On December 23, 1921, President Warren Harding announced that Debs and 23 other political prisoners would have their sentences commuted to time served, and would be released on Christmas Day. He returned to Terre Haute in frail health to confront the various factions of the left and to resume friendships with his middle-west friends, Sinclair Lewis and Carl Sandburg. In 1923, he became the National Chairman of the Socialist Party, but conceded that a working-class party had no chance in the 1924 elections. Instead Debs supported Robert M. “Fighting Bob” LaFollette’s new Progressive Party so that “socialists could keep the red flag flying,” a decision denounced by the new Communist Party, whose paper once accused Debs of sinking “into the swamp of social-democratic reform.”

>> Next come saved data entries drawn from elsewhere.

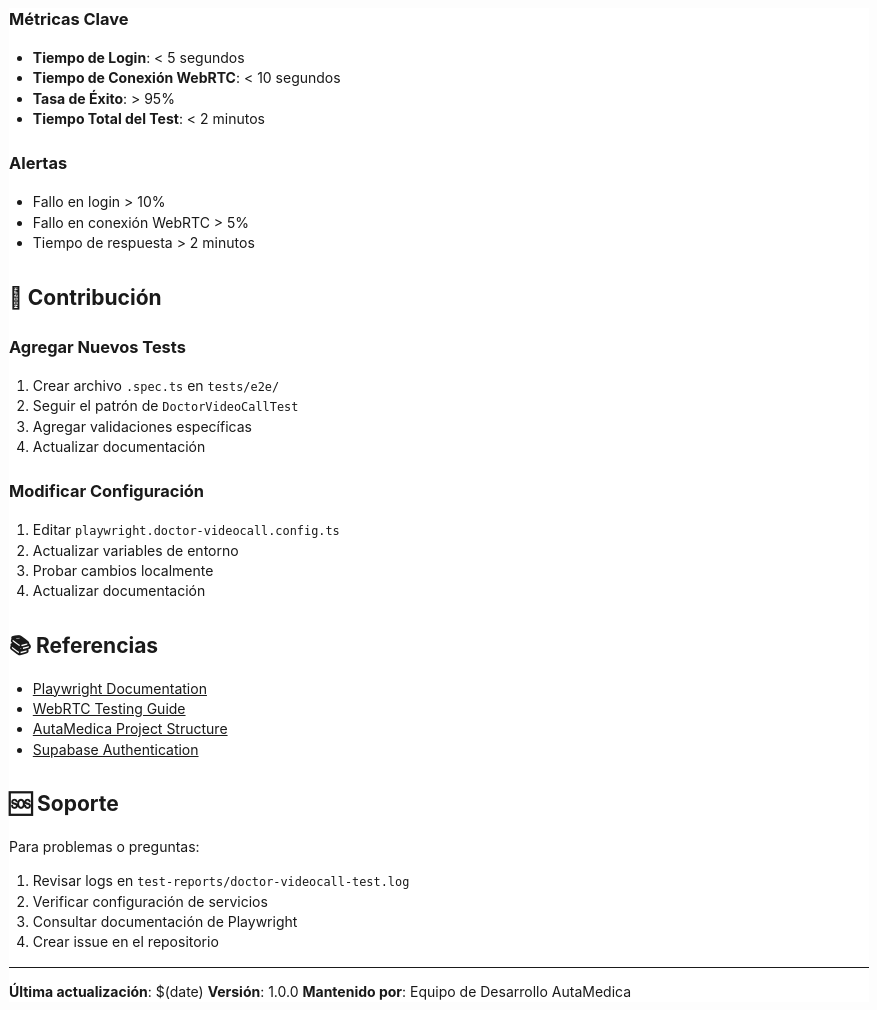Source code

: ### Métricas Clave

- **Tiempo de Login**: < 5 segundos
- **Tiempo de Conexión WebRTC**: < 10 segundos
- **Tasa de Éxito**: > 95%
- **Tiempo Total del Test**: < 2 minutos

### Alertas

- Fallo en login > 10%
- Fallo en conexión WebRTC > 5%
- Tiempo de respuesta > 2 minutos

## 🤝 Contribución

### Agregar Nuevos Tests

1. Crear archivo `.spec.ts` en `tests/e2e/`
2. Seguir el patrón de `DoctorVideoCallTest`
3. Agregar validaciones específicas
4. Actualizar documentación

### Modificar Configuración

1. Editar `playwright.doctor-videocall.config.ts`
2. Actualizar variables de entorno
3. Probar cambios localmente
4. Actualizar documentación

## 📚 Referencias

- [Playwright Documentation](https://playwright.dev/)
- [WebRTC Testing Guide](https://playwright.dev/docs/test-webrtc)
- [AutaMedica Project Structure](../..)
- [Supabase Authentication](https://supabase.com/docs/guides/auth)

## 🆘 Soporte

Para problemas o preguntas:

1. Revisar logs en `test-reports/doctor-videocall-test.log`
2. Verificar configuración de servicios
3. Consultar documentación de Playwright
4. Crear issue en el repositorio

---

**Última actualización**: $(date)
**Versión**: 1.0.0
**Mantenido por**: Equipo de Desarrollo AutaMedica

Debs never really recovered his health after the release from the Atlanta penitentiary. He spent time in a sanitarium near Chicago, and surveyed the virtual collapse by 1925 of the Socialist Party amidst the reactionary politics of “the roaring 20’s.” Debs died on October 20, 1926, the same day that a letter to him, urging “courage” and expressing a desire “to see you, kiss you” was written by Nicola Sacco, himself standing in the shadow of the gallows.

SUGGESTED READINGS: J. Robert Constantine (ed.), Gentle Rebel: Letters of EugeneV. Debs, 1995; Nick Salvatore, Eugene V. Debs, Citizen and Socialist, 1982; Ray Ginger, The Bending Cross: A Biography of Eugene Victor Debs, 1949.